陆晨的双手稳定得不可思议。
没有任何颤抖,没有任何犹豫。
他开始缝合近端吻合口。
第一针。
针尖从静脉移植段的外膜面进入,穿过全层,从内膜面刺出。
然后跨过吻合口间隙,从肝固有动脉断端的内膜面进入,外膜面穿出。
进针角度、深度、间距,全部在他的指尖触觉精确控制之下。
收线。
这是最关键的一步。
孙正宏就是在收线的时候把管壁拉裂的。
陆晨的收线方式和常规完全不同。
他没有直接收紧缝线,而是先将线圈保持松弛状态,连续缝了四针。
四针全部完成之后,再同时均匀收紧。
这就是降落伞式缝合的核心。
将张力分散到多个缝合点上,每个点承受的力量只有常规方式的四分之一。
对于这种脆化到极致的管壁来说,这是唯一不会造成撕裂的方法。
第一组四针收紧。
管壁没有任何异常。
没有苍白,没有拉伸纹,没有撕裂的迹象。
完美。
陆晨继续。
第二组四针。
第三组。
第四组。
每一组都是同样的节奏,同样的精度,同样的结果。
近端吻合口在他手下一点一点地成形。
十六针。
近端吻合完成。
他用显微镊轻轻提起吻合口边缘检查,对合整齐,无内翻无外翻,间距均匀。
“近端完成,开始远端。”
远端的难度更大。
因为这一侧的管壁就是之前发生夹层撕裂的那段。
虽然已经切除了损伤最严重的部分,但剩余管壁的质量依然很差。
陆晨的指尖贴上了远端断面的管壁边缘。
【外科之心·张力分布感知反馈:该段管壁承受极限约为正常值的35%】
【建议:缝合间距缩小至0.8毫米,每组降落伞针数增加至六针】
他调整了策略。
间距更小,每组针数更多,张力分散得更彻底。
第一针进入远端管壁的时候,他的进针深度精确控制在管壁全层厚度的80%。
不能太浅,否则缝合不牢固。
不能太深,否则会穿透对侧壁造成狭窄。
0.8毫米的管壁,80%就是0.64毫米。
这个精度已经超出了肉眼能够分辨的范围。
但陆晨的指尖可以感知到。
神级血管吻合术赋予的触觉增益,让他的手指对管壁厚度的感知精确到了0.1毫米以内。
一针一针地缝。
手术室里安静得只剩下器械碰触的细微声响和监护仪的滴滴声。
所有人都在看着陆晨的手。
周铭远站在旁边,目光一刻没有离开过术野。
他做了五十年外科,见过无数双手。
但眼前这双手的稳定程度和精确程度,超出了他的认知范围。
孙正宏退到了一助的位置上。
他的双手垂在身侧,已经不抖了。
因为他已经彻底放弃了挣扎。
他只是看着。
看着那个二十四岁的年轻人,在他搞砸的战场上,一针一针地重建秩序。
远端吻合口的缝合在继续。
第一组六针,收紧,完美。
第二组六针,收紧,完美。
第三组。
第四组。
没有意外,没有波折。
每一针都落在它应该落的位置,每一次收线都恰到好处。
“远端吻合完成。

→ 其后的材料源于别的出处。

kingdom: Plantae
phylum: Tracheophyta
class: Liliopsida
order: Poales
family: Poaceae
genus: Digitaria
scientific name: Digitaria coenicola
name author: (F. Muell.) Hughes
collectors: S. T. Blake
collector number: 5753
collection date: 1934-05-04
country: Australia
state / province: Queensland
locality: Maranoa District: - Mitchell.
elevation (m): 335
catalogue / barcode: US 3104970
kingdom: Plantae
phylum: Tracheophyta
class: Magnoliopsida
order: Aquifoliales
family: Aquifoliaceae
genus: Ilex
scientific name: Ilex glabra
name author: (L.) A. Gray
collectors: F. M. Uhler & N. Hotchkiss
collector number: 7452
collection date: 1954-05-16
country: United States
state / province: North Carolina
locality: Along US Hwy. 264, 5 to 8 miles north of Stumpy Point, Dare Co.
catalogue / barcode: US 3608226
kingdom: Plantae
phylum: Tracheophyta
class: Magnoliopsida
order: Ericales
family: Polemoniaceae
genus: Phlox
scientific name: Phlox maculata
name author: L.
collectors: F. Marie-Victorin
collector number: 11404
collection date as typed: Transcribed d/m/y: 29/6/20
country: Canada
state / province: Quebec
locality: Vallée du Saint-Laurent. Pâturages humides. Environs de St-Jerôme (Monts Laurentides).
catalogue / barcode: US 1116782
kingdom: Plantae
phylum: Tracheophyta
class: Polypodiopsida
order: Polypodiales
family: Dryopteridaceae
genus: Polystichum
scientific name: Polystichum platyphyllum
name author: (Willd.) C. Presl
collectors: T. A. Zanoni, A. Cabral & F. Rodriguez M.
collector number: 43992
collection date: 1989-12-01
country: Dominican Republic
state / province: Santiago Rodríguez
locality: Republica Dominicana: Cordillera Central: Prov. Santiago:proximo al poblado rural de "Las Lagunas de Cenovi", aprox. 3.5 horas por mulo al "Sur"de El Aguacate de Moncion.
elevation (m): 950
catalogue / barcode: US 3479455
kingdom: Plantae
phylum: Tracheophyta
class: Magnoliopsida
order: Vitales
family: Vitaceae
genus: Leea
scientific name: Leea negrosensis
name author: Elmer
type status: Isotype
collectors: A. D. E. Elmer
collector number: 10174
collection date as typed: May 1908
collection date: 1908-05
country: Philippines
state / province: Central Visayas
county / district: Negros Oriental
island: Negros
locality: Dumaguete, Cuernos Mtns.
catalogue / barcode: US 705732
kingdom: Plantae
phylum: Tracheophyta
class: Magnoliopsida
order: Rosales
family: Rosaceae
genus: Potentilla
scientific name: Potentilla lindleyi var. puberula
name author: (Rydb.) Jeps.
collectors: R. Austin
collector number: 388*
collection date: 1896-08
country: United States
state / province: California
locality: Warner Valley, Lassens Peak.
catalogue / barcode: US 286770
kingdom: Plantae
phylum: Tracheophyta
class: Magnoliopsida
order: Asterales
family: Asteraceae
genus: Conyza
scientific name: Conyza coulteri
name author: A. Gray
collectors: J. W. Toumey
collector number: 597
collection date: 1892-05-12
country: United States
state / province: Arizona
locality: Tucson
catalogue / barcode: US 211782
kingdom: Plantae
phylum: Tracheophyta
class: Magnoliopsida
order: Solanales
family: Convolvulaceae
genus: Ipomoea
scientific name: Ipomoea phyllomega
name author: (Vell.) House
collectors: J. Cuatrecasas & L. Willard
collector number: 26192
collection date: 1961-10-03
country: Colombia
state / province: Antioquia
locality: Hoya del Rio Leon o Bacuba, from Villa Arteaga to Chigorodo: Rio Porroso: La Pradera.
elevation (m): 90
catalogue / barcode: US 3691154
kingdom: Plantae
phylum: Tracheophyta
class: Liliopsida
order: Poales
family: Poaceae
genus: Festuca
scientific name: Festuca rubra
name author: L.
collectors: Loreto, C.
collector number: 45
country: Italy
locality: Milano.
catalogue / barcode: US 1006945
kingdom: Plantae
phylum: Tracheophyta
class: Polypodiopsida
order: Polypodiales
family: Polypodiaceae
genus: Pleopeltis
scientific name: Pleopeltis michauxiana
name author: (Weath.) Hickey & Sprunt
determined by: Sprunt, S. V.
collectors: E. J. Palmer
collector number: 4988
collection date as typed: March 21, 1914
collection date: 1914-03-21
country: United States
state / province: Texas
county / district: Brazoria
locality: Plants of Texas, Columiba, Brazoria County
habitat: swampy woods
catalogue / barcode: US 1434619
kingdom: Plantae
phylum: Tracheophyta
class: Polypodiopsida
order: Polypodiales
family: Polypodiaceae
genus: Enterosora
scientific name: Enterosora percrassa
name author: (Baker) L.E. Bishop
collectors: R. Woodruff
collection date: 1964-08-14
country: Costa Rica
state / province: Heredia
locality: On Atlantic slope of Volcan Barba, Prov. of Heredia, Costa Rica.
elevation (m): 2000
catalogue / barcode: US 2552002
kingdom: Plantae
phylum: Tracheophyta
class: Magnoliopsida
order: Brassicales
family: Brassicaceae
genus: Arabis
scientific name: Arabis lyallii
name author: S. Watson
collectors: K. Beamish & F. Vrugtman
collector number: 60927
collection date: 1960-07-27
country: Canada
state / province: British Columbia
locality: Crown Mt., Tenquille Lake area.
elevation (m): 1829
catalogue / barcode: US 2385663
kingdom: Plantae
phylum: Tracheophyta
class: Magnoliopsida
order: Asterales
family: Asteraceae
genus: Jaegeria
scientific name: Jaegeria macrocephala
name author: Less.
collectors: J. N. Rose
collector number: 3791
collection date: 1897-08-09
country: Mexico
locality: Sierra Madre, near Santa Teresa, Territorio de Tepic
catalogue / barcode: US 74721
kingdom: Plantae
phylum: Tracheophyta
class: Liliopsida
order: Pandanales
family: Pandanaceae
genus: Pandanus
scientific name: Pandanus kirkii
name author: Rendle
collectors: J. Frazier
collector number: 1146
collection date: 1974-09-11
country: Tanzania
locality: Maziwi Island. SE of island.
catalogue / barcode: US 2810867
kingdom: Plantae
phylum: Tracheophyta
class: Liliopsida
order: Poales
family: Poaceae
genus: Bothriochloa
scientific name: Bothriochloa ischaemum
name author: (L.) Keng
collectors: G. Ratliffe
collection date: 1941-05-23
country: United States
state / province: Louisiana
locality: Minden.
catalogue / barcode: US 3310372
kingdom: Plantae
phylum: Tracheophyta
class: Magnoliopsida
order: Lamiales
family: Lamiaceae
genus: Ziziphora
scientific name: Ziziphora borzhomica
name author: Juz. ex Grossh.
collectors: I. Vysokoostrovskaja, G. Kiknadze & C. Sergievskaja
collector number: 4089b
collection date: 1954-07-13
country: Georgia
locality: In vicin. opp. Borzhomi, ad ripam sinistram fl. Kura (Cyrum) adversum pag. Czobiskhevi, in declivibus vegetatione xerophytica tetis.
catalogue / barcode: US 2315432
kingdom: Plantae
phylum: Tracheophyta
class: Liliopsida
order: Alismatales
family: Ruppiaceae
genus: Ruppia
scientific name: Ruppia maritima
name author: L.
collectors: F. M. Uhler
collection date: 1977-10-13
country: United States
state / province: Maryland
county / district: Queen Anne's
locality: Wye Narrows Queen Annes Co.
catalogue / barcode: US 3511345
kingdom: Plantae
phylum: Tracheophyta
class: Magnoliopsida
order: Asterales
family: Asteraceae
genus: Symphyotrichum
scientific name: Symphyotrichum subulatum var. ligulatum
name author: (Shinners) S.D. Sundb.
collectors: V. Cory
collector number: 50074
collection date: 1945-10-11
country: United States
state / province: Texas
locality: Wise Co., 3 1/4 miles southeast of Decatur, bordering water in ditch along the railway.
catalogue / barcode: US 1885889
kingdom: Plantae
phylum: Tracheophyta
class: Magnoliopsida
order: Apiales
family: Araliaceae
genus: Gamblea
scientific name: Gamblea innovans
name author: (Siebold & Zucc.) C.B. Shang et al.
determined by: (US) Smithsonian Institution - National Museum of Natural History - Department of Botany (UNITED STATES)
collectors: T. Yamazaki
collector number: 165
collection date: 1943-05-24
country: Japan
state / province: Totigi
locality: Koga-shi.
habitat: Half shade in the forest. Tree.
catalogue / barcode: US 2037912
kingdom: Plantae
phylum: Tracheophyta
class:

”
陆晨直起腰,退后半步审视整个重建区域。
静脉移植段连接着两端的肝动脉,吻合口平整光滑,没有任何扭转和成角。
“准备开放血流。”
“先松远端夹,再松近端。”
姜海涛在麻醉端紧盯着监护仪。
“随时报数据。”陆晨说。
“明白。”
陆晨的手指捏住远端血管夹,缓缓松开。
血液从远端回流,吻合口处没有任何渗漏。
然后是近端。
他松开近端血管夹的那一刻,动脉血涌入了移植段。
静脉壁在血压的充盈下微微膨胀,颜色从苍白变成了淡粉色。
所有人的目光都集中在吻合口上。
一秒。
两秒。
三秒。
没有渗血。
没有漏。
五秒。
十秒。
吻合口干燥,移植段充盈良好,远端搏动恢复。
“血压在回升!”姜海涛的声音突然拔高了。
“75/48……78/50……82/53!”
“心率开始降了,128……125……”
“回来了,血压在回来了!”
手术室里没有人说话。
但每个人的呼吸都重了一拍。
陆晨盯着吻合口又看了整整三十秒。
确认没有任何迟发性渗漏的迹象之后,他才收回目光。
“血管重建完成。”
他的声音和十五分钟前走进这间手术室时一样平静。
“吻合口通畅,远端搏动良好,无渗漏。”
“请姜主任逐步减停升压药,观察自主循环维持情况。”
“收到,开始减量。”
周铭远走近了一步,低头仔细看了看吻合口。
看了很久。
然后他直起身,摘下了手术放大镜。
他转过头,看着陆晨。
沉默了好几秒。
手术室里所有人都在等他开口。
“我行医五十年。”
周铭远的声音不大,但每个字都清清楚楚。
“这双手,我服了。”
这几个字,从一个七十一岁的中国工程院院士嘴里说出来。
分量重得让在场每一个人都愣住了。
陆晨没有接话。
他只是微微点了一下头。
“谢谢周院士信任,后续关腹还需要您来。”
周铭远笑了一声,重新戴上放大镜走回了主刀位。
“关腹我来,你歇一下。”
陆晨退到一旁,把主刀位置让了回去。
他的手套上沾着血,但手很稳。
从头到尾都很稳。
孙正宏站在一助位置上,一直没有动。
他的目光落在那段完美的吻合口上,脸上的表情很复杂。
有震撼,有羞愧,有一种说不清道不明的释然。
关腹的过程很顺利。
周铭远的缝合依然精准,逐层关闭腹壁,放置引流管,覆盖敷料。
“手术结束。”
周铭远宣布的时候,墙上的时钟指向上午十一点四十二分。
从陆晨进入手术室到血管重建完成,总共用时二十二分钟。
二十二分钟。
在一个被三次手术粘连包裹的狭窄空间里,完成了粘连松解、损伤段切除、静脉取材桥接和双端降落伞式吻合。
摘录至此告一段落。